While PoF models take time and are expensive to create they provide the most flexibility and accuracy beyond other
methods.
Sources of Value
We create reliability predictions to support decisions. Predictions can help to understand:
4. Is the product reliable enough?
Is the product going to meet our reliability targets?
How many spares will we need over the next year?
And, many other specific questions when we’re not able to wait for actual results to occur.
Making Informed Decisions
In the simple example of comparing to vendors of hard drives. Understanding an accurate reliability prediction for your
application enables selecting the most cost effective and reliable product to meet our business goals.
Without a prediction, we may select a hard drive that fails too early and limits the product’s reliability. Or we may
select one that is too reelable and expensive for our application.
Identifying and Improving Design Weaknesses
During product or system design, the ability to identify the elements that will lead to failures (weakest links) permits us
to focus resources on those areas for improvement.
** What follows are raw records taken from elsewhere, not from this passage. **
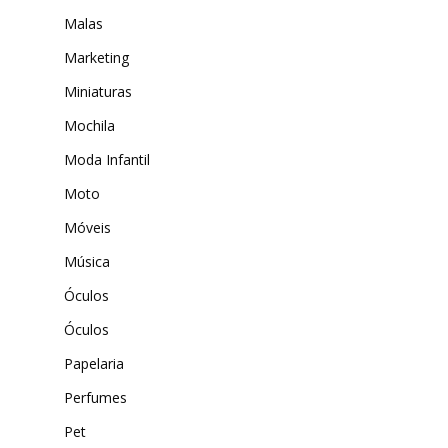
Malas
Marketing
Miniaturas
Mochila
Moda Infantil
Moto
Móveis
Música
Óculos
Óculos
Papelaria
Perfumes
Pet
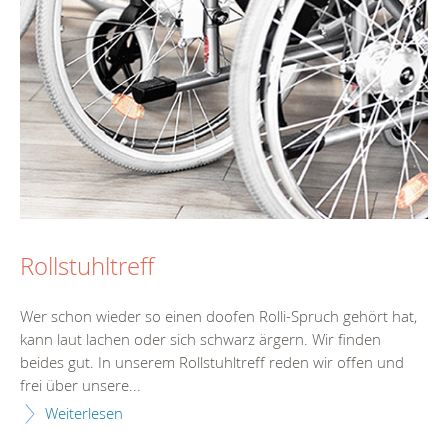
Rollstuhltreff
Wer schon wieder so einen doofen Rolli-Spruch gehört hat,
kann laut lachen oder sich schwarz ärgern. Wir finden
beides gut. In unserem Rollstuhltreff reden wir offen und
frei über unsere...
Weiterlesen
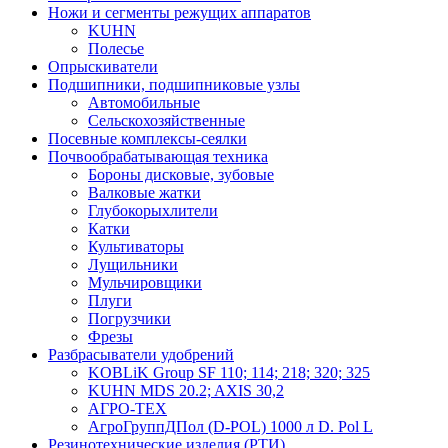
Ножи и сегменты режущих аппаратов
KUHN
Полесье
Опрыскиватели
Подшипники, подшипниковые узлы
Автомобильные
Сельскохозяйственные
Посевные комплексы-сеялки
Почвообрабатывающая техника
Бороны дисковые, зубовые
Валковые жатки
Глубокорыхлители
Катки
Культиваторы
Лущильники
Мульчировщики
Плуги
Погрузчики
Фрезы
Разбрасыватели удобрений
KOBLiK Group SF 110; 114; 218; 320; 325
KUHN MDS 20.2; AXIS 30,2
АГРО-ТЕХ
АгроГруппДПол (D-POL) 1000 л D. Pol L
Резинотехнические изделия (РТИ)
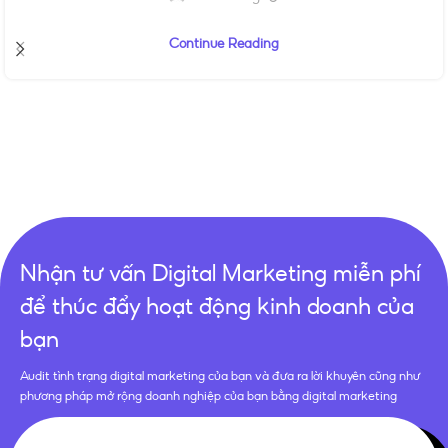
Continue Reading
Nhận tư vấn Digital Marketing miễn phí
để thúc đẩy hoạt động kinh doanh của
bạn
Audit tình trạng digital marketing của bạn và đưa ra lời khuyên cũng như
phương pháp mở rộng doanh nghiệp của bạn bằng digital marketing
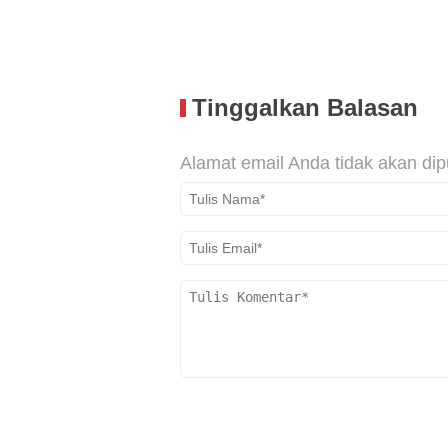
Tinggalkan Balasan
Alamat email Anda tidak akan dip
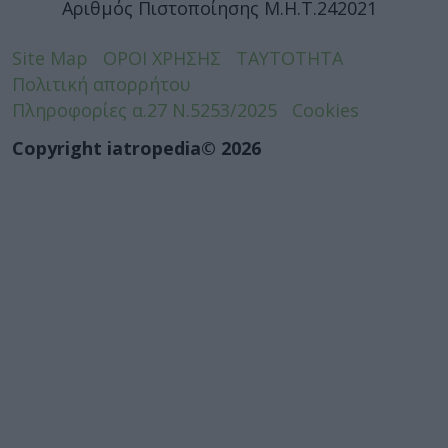
Αριθμός Πιστοποίησης Μ.Η.Τ.242021
Site Map
ΟΡΟΙ ΧΡΗΣΗΣ
ΤΑΥΤΟΤΗΤΑ
Πολιτική απορρήτου
Πληροφορίες α.27 Ν.5253/2025
Cookies
Copyright iatropedia© 2026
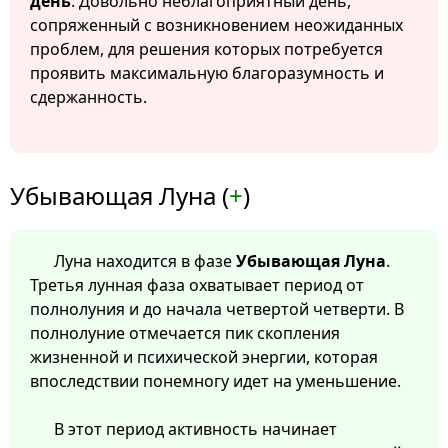
день
. Довольно неблагоприятный день,
сопряженный с возникновением неожиданных
проблем, для решения которых потребуется
проявить максимальную благоразумность и
сдержанность.
Убывающая Луна (
+
)
Луна находится в фазе
Убывающая Луна
.
Третья лунная фаза охватывает период от
полнолуния и до начала четвертой четверти. В
полнолуние отмечается пик скопления
жизненной и психической энергии, которая
впоследствии понемногу идет на уменьшение.
В этот период активность начинает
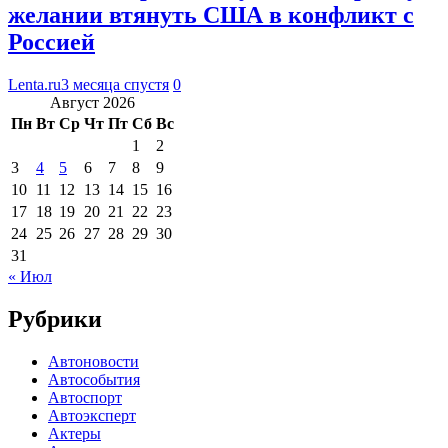
желании втянуть США в конфликт с
Россией
Lenta.ru
3 месяца спустя
0
Август 2026
Пн
Вт
Ср
Чт
Пт
Сб
Вс
1
2
3
4
5
6
7
8
9
10
11
12
13
14
15
16
17
18
19
20
21
22
23
24
25
26
27
28
29
30
31
« Июл
Рубрики
Автоновости
Автособытия
Автоспорт
Автоэксперт
Актеры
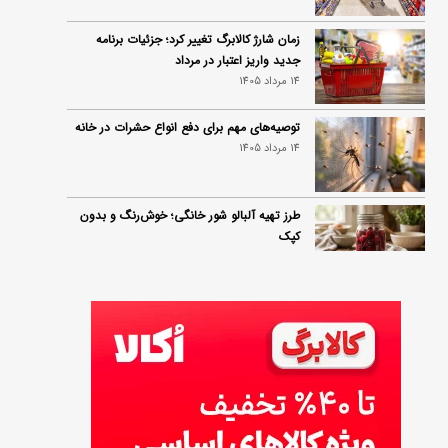
زمان شارژ کالابرگ تغییر کرد؛ جزئیات برنامه
جدید واریز اعتبار در مرداد
14 مرداد 1405
توصیه‌های مهم برای دفع انواع حشرات در خانه
14 مرداد 1405
طرز تهیه آلبالو شور خانگی؛ خوش‌رنگ و بدون
کپک
14 مرداد 1405
طرز تهیه پنکیک با شیره انگور؛ صبحانه‌ای سالم و
انرژی‌بخش
14 مرداد 1405
۳۵ لیست غذاهای جدید و متفاوت؛ برای ناهار و
مهمانی
14 مرداد 1405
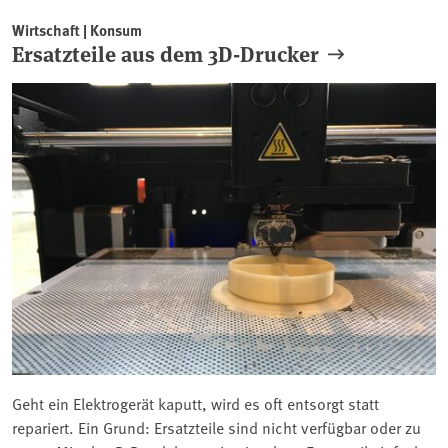
Wirtschaft | Konsum
Ersatzteile aus dem 3D-Drucker
Geht ein Elektrogerät kaputt, wird es oft entsorgt statt
repariert. Ein Grund: Ersatzteile sind nicht verfügbar oder zu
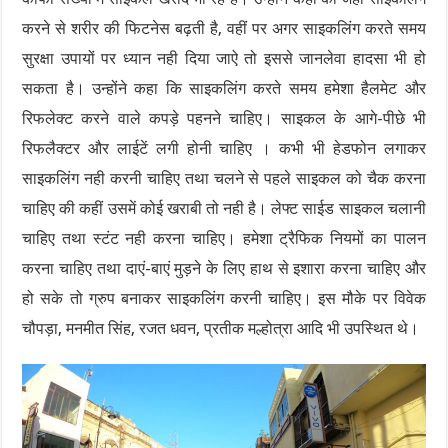
करने से शरीर की फिटनेस बढ़ती है, वहीं पर अगर साइकलिंग करते समय
सुरक्षा उपायों पर ध्यान नही दिया जाऐ तो इससे जानलेवा हादसा भी हो
सकता है। उन्होंने कहा कि साइकलिंग करते समय हमेशा हैलमेट और
रिफलेक्ट करने वाले कपड़े पहनने चाहिए। साइकल के आगे-पीछे भी
रिफलैक्टर और लाईटें लगी होनी चाहिए । कभी भी हेडफोन लगाकर
साइकलिंग नही करनी चाहिए तथा चलने से पहले साइकल को चैक करना
चाहिए की कहीं उसमें कोई खराबी तो नही है। लेफ्ट साईड साइकल चलानी
चाहिए तथा स्टंट नही करना चाहिए। हमेशा ट्रैफिक नियमों का पालन
करना चाहिए तथा दाएं-बाएं मुड़ने के लिए हाथ से इशारा करना चाहिए और
हो सके तो ग्रुप बनाकर साइकलिंग करनी चाहिए। इस मौके पर विवेक
चौपड़ा, मनमीत सिंह, रजत धवन, प्रतीक मल्होत्रा आदि भी उपस्थित थे।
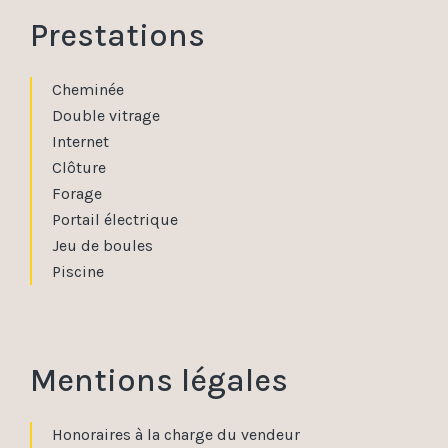
Prestations
Cheminée
Double vitrage
Internet
Clôture
Forage
Portail électrique
Jeu de boules
Piscine
Mentions légales
Honoraires à la charge du vendeur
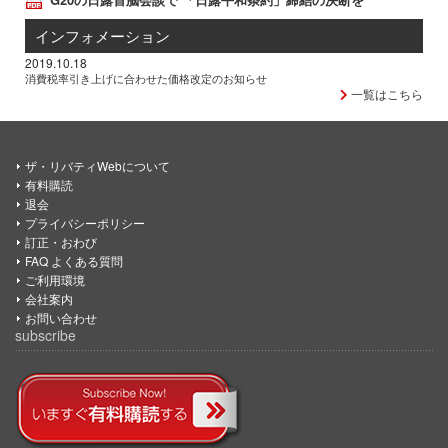
インフォメーション
2019.10.18
消費税率引き上げに合わせた価格改定のお知らせ
一覧はこちら
ザ・リバティWebについて
有料購読
退会
プライバシーポリシー
訂正・おわび
FAQ よくある質問
ご利用環境
会社案内
お問い合わせ
subscribe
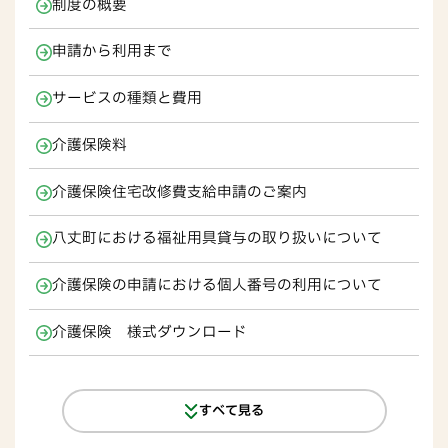
制度の概要
申請から利用まで
サービスの種類と費用
介護保険料
介護保険住宅改修費支給申請のご案内
八丈町における福祉用具貸与の取り扱いについて
介護保険の申請における個人番号の利用について
介護保険 様式ダウンロード
すべて見る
Without knowing where to focus we may have more failures than anticipated along with the remorse of “if we only
knew”.
Allocating Resources Appropriately
Beyond focusing efforts for reliability improvements, predictions also divert resources away from elements that are
very reliable already.
Prediction also focus product testing on failure mechanisms most likely to limit the product reliability. And, may limit
the costs of prototypes and testing facilities.
Using reliability block diagrams and similar models allows the balancing on reliability with component costs to
optimize the reliability at the minimum costs.
Setting Expectations
An accurate prediction is useful inside the company to forecast warranty and repair costs. Outside the company,
predictions are useful to customers:
Making purchase decisions
Planning larger systems using the product reliability information for modeling
Estimating total cost of ownership, including spares, downtime and maintenance costs
Starting with the data sheet, to supporting white papers on reliability prediction claims, to warranty policies to
customer perception of brand promise impacts the value of reliability predictions.
Finally, creating a prediction and comparing it to field reliability performance allows the organization to improve next
time. First using the field data for similar products, and in refining any models created for reliability predictions.